You will also need to modify your index.php in the root as follows:

defined('YII_DEBUG') or define('YII_DEBUG', true);
defined('YII_ENV') or define('YII_ENV', 'dev');
defined('YII_CONSOLE') or define('YII_CONSOLE', false);

//vendors from composer.json
require (__DIR__ . '/vendor/autoload.php');

//yii framework
require(__DIR__  . '/vendor/yiisoft/yii2/Yii.php');

//aliases
require(__DIR__ . '/common/config/bootstrap.php');

//empty
require(__DIR__ . '/frontend/config/bootstrap.php');

$config = yii\helpers\ArrayHelper::merge(
    //filecache and dbmanager
    require(__DIR__ . '/common/config/main.php'),

    //db component,  swiftmailer
    require(__DIR__ . '/common/config/main-local.php'),

    //etc... UrlManager
    require(__DIR__ . '/frontend/config/main.php'),

    //cookie validation key
    require(__DIR__ . '/frontend/config/main-local.php')
);
(new yii\web\Application($config));

if (!Yii::$app->user->isGuest) {
    Yii::$app->session['currentdatabase'] = 
    \frontend\components\Utilities::userLogin_set_database();
}

Yii::$app->run();

I do not see any problem with your setup and security although you will have to signup the Managers with support roles since you will be assigning this role to them.

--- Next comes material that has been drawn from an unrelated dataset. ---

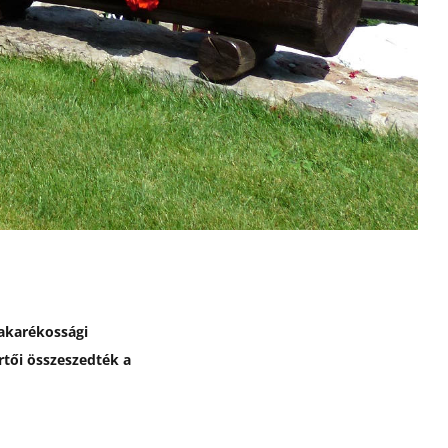
takarékossági
rtői összeszedték a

You can further beef up your security by doing the following:

Cryptography: The sjaakp/pluto/models/User uses the yii\web\IdentityInterface. Also it uses the following function:

public function encryptPassword($attribute, $params) { $this->password_hash = Yii::$app->security->generatePasswordHash($this->$attribute); } This function incorporates the Blowfish hash algorithm by default through Yii2. The $cost parameter can be added to the above GeneratePasswordHash parameters.

For further reading https://www.yiiframework.com/doc/api/2.0/yii-base-security#generatePasswordHash()-detail

Hope this will help

ettolo commented 4 years ago

Great explanation! Your environment is far beyond my necessities but it has been a great interesting reading to be saved for future. Thank you!